**Exercise requirements**
Up to and including the line with "- **Solution:** Progressive", restate every line of the records below word for word, from the first line on, leaving out the pictures.

Rendered images with source text:
▬▬▬▬▬▬▬▬▬▬
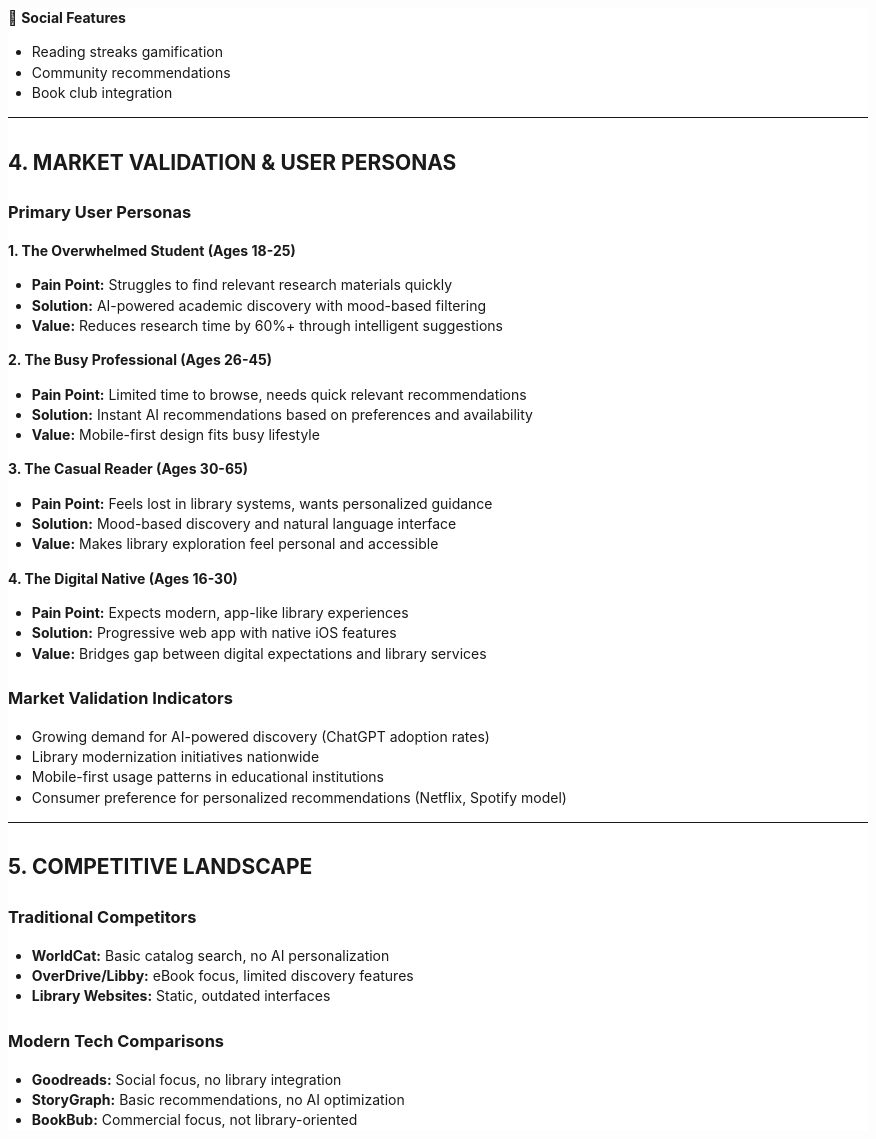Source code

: 🔄 **Social Features**
- Reading streaks gamification
- Community recommendations
- Book club integration

---

## 4. MARKET VALIDATION & USER PERSONAS

### Primary User Personas

**1. The Overwhelmed Student (Ages 18-25)**
- **Pain Point:** Struggles to find relevant research materials quickly
- **Solution:** AI-powered academic discovery with mood-based filtering
- **Value:** Reduces research time by 60%+ through intelligent suggestions

**2. The Busy Professional (Ages 26-45)**
- **Pain Point:** Limited time to browse, needs quick relevant recommendations
- **Solution:** Instant AI recommendations based on preferences and availability
- **Value:** Mobile-first design fits busy lifestyle

**3. The Casual Reader (Ages 30-65)**
- **Pain Point:** Feels lost in library systems, wants personalized guidance
- **Solution:** Mood-based discovery and natural language interface
- **Value:** Makes library exploration feel personal and accessible

**4. The Digital Native (Ages 16-30)**
- **Pain Point:** Expects modern, app-like library experiences
- **Solution:** Progressive web app with native iOS features
- **Value:** Bridges gap between digital expectations and library services

### Market Validation Indicators
- Growing demand for AI-powered discovery (ChatGPT adoption rates)
- Library modernization initiatives nationwide
- Mobile-first usage patterns in educational institutions
- Consumer preference for personalized recommendations (Netflix, Spotify model)

---

## 5. COMPETITIVE LANDSCAPE

### Traditional Competitors
- **WorldCat:** Basic catalog search, no AI personalization
- **OverDrive/Libby:** eBook focus, limited discovery features
- **Library Websites:** Static, outdated interfaces

### Modern Tech Comparisons
- **Goodreads:** Social focus, no library integration
- **StoryGraph:** Basic recommendations, no AI optimization
- **BookBub:** Commercial focus, not library-oriented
▬▬▬▬▬▬▬▬▬▬
**Result of this exercise**
Source code

: 🔄 **Social Features**
- Reading streaks gamification
- Community recommendations
- Book club integration

---

## 4. MARKET VALIDATION & USER PERSONAS

### Primary User Personas

**1. The Overwhelmed Student (Ages 18-25)**
- **Pain Point:** Struggles to find relevant research materials quickly
- **Solution:** AI-powered academic discovery with mood-based filtering
- **Value:** Reduces research time by 60%+ through intelligent suggestions

**2. The Busy Professional (Ages 26-45)**
- **Pain Point:** Limited time to browse, needs quick relevant recommendations
- **Solution:** Instant AI recommendations based on preferences and availability
- **Value:** Mobile-first design fits busy lifestyle

**3. The Casual Reader (Ages 30-65)**
- **Pain Point:** Feels lost in library systems, wants personalized guidance
- **Solution:** Mood-based discovery and natural language interface
- **Value:** Makes library exploration feel personal and accessible

**4. The Digital Native (Ages 16-30)**
- **Pain Point:** Expects modern, app-like library experiences
- **Solution:** Progressive web app with native iOS features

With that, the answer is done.